In my adult life I've owned 14 GSDs. Some are still here, some have passed on, some were rehomed after several years with us but we still keep in contact and know how they're doing. Of those, we've had 1 cancer, 1 cauda equina and 5 HDs (4 Mild, 1 Moderate). That's it. Absolutely none of the other common genetic problems. And those HD cases would have never been known if not for x-rays. Even the one with Moderate HD in both hips is still going strong at almost 10, acts like a puppy most of the time and has never had any symptoms whatsoever. If it were 20 years ago, before x-rays became common practice, no one would have ever known any of those dogs had bad hips.
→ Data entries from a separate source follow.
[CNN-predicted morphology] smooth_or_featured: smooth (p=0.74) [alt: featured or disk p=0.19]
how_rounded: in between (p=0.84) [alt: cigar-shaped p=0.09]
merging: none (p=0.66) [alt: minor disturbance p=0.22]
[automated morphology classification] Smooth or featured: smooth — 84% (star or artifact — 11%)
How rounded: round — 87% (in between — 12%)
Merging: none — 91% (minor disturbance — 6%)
Add to those 14 the 13 rescues/fosters we've had and it's 4 more cases of HD (again, all Mild, absolutely no impact on quality of life and never would have known without x-rays), 1 mild case of allergies and 1 case of chronic ear infections (determined to also be allergy related). That's it.


----------



## Chris Wild (Dec 14, 2001)

> Originally Posted By: anetaRuby Tuesday I completely agree with your thoughts. For example, my previous GSD lived 14.5 years healthy til 14 and then declined til she died. But now I am looking at these dogs and talk with the breeders and they all say their dogs on average live 8-11 and yes they do get cancers, organs removed, etc.
> 
> So is it best to get a dog w/o linebreeding at all or is ok when they claim they're doing it at a 5-5 level? I don't understand this whole process anyways in my opinion there should not be any inbreeding at all but I'm not professional enough to perhaps have an opinion on this.
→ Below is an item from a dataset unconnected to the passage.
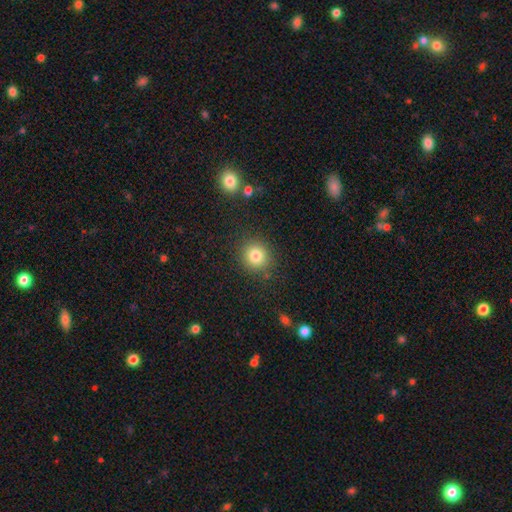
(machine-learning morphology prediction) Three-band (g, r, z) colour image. It shows a smooth galaxy with no disk features (80%) that is round (88%). Merging: none (86%).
You cannot avoid linebreeding entirely. For starters, it is how breeds are created in the first place. And when done judiciously and in moderation, it's not a bad thing. It's all in how it's used, the dog's being linebred on, and how much.
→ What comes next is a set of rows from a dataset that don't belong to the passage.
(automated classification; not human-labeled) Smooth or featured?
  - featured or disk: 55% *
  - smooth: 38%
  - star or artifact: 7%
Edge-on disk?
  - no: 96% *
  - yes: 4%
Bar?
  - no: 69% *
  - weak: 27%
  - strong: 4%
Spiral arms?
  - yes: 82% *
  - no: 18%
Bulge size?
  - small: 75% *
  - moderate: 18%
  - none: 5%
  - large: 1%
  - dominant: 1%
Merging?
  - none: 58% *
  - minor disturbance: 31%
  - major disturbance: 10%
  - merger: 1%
Also, read Cliff's post above. It's not just linebreeding in recent generations that is of concern, the bigger issue is backmassing on a very small group of dogs generations before. If looking at linebreeding, only dogs in the first 5 generations hit the radar because back past that linebreeding isn't calculated. So a dog who may show up closely linebred, say 2-3 on ONE dog, but has a pretty open and diverse pedigree back past that is far less genetically bottlenecked than a dog who technically has no linebreeding, but his parents or grandparents or great-grandparents had a lot and the same 2 dogs occupy half the spots in the 7th and 8th generations.


----------



## Doc (Jan 13, 2009)

I think the root to poor health and temperament stems from particular bloodlines. Or more specifically, lines that exhibit over-the-top drives. My thoughts are these types of dogs are "wired" at a different level and therefore their body is always under some sort of stress. Stress leads to depletion of vitamins and minerals which leads to poor health which affects temperament that results in allergies, cancer, bloat, pancreatic disorders, etc. I think, but could very well be wrong, that dogs from the Thuringian line of German shepherds may have more health issues then either the Scwabian or Wurtemberger lines. 

It would be an interesting study to see if there is significant differences in health issues among East German lines, West German lines, Thuringian, Schwabian, Wurtemberger, DDR lines, American lines, and the combination of any two or three. 

I will not venture into my rant about "skewed" reports other than to say that OFA is a prime example of people reporting the dogs that "pass" and the other folks who don't report non-passing grades. And then the OFA can say, we have had an impact on the hips of German shepherds because look how many are passing the grade now! I may have been born at night - but I wasn't born last night and this "aint" my first rodeo either!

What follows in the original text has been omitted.